I have a hard time with endings…
One of the reasons I don’t like to read fiction is because I’m so sad when the book ends and I have no way of knowing what happens next in the lives of these characters who I become so involved with during my time with them.
Sometimes I feel the same way about movies… although to a lesser extent.
I think I almost cried after the series finale of Friends.
I know it’s silly. It’s just a TV show. But I’m not good with endings. I become easily attached… even to fictional characters.

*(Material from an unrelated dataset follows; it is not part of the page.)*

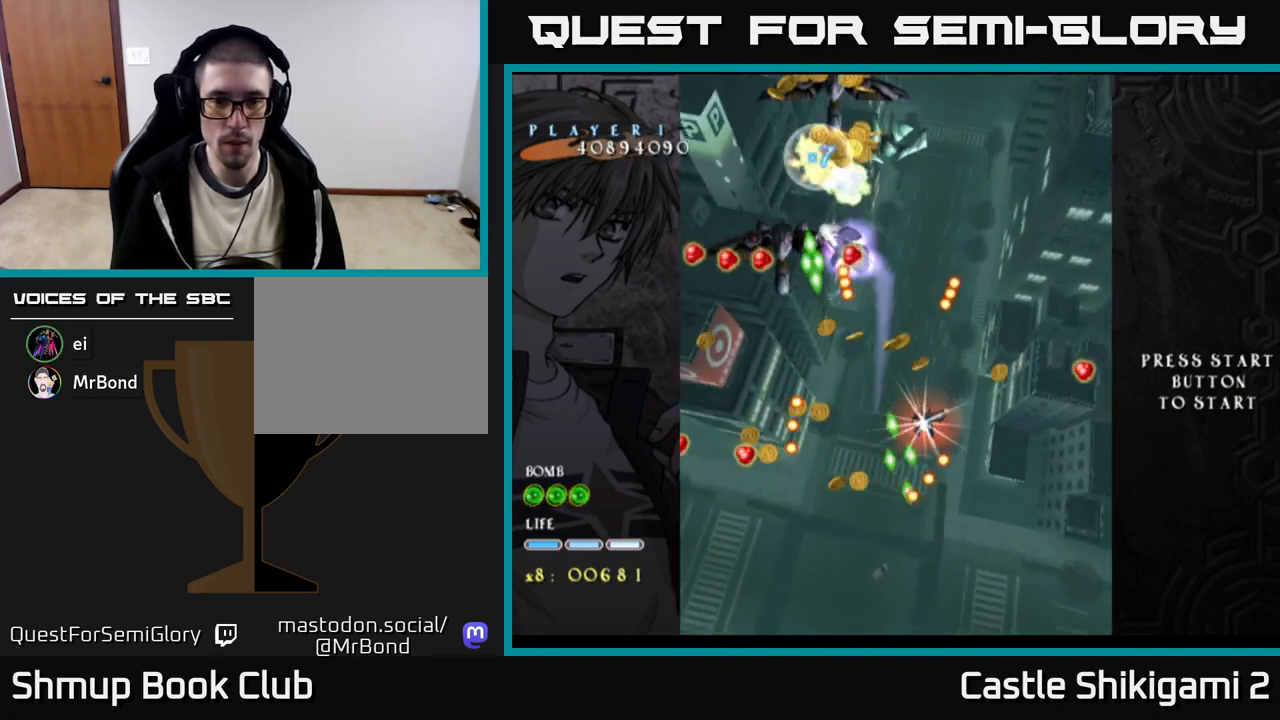
{"buttons": ["X", "DPAD_DOWN"], "right_stick": "center", "events": [[67, "DPAD_DOWN", "down"], [367, "DPAD_DOWN", "up"], [467, "DPAD_DOWN", "down"]]}
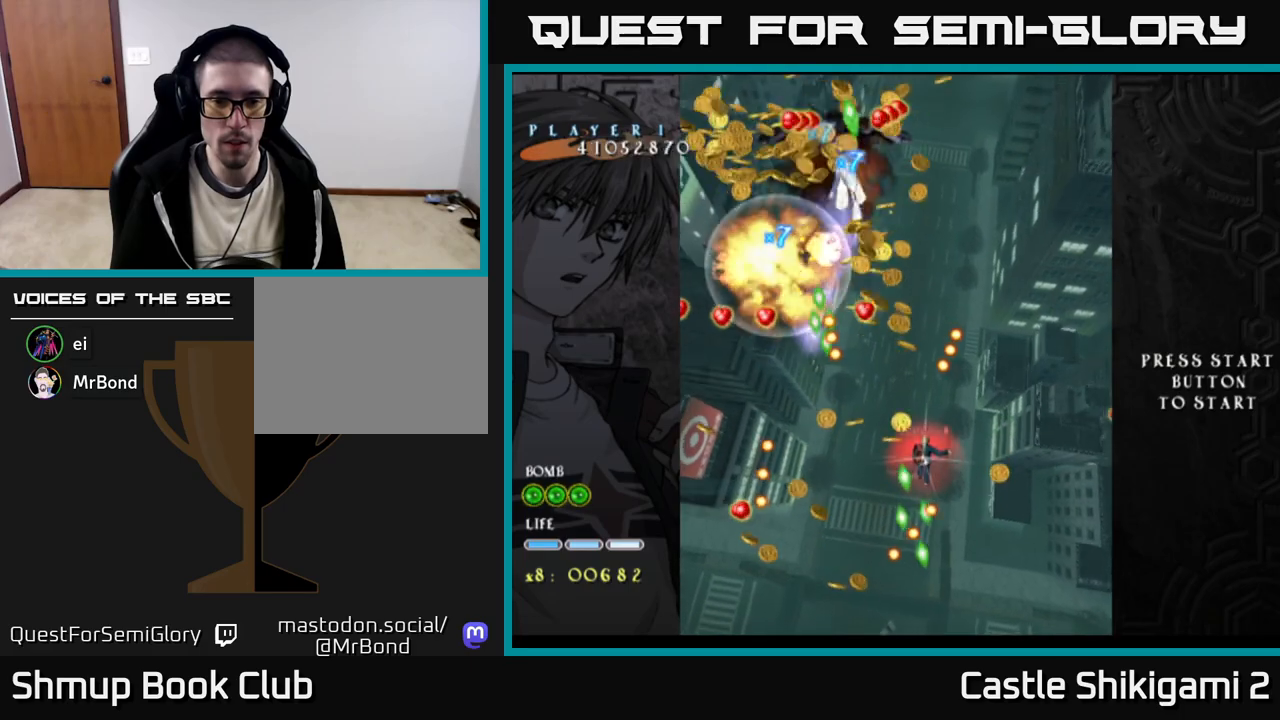
{"buttons": ["X", "DPAD_DOWN"], "right_stick": "center", "events": [[167, "DPAD_RIGHT", "down"], [217, "DPAD_RIGHT", "up"], [367, "DPAD_RIGHT", "down"], [467, "DPAD_RIGHT", "up"]]}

This difficulty with endings is, of course, intensified when it comes to real life. I can’t get this off my mind right now because today I had my Hebrew final exam (which I feel as though I gave the whooping that it deserved). Final exam means no more Hebrew classes. Now, while this may seem as though it should be a joyous occasion, it actually makes my heart kind of sad. It was such a great class. I looked forward to this class every Tuesday and Thursday. Only 7 of us… what what a fun group. Today, when we finished the exam we all stood around in the hallway reminiscing about the semester, complaining about the obscure vocab on the exam, and just having a good time (in a Hebrew geek kind of way). And then we walked away. And it was over. And I know it’s just a Hebrew class but I will definitely miss it.
Admittedly, this class even comes close to the good old days with Bodner, Rachie, Mike Jones, Lewis, Fulford, etc. MacDiv is really starting to grow on me and this year went far too fast.
I have only one paper left to hand in and then I will officially be done my course work for my MA. Only a thesis left to go.
Well, my dearest Intermediate Hebrew class… anybody up for some Aramaic?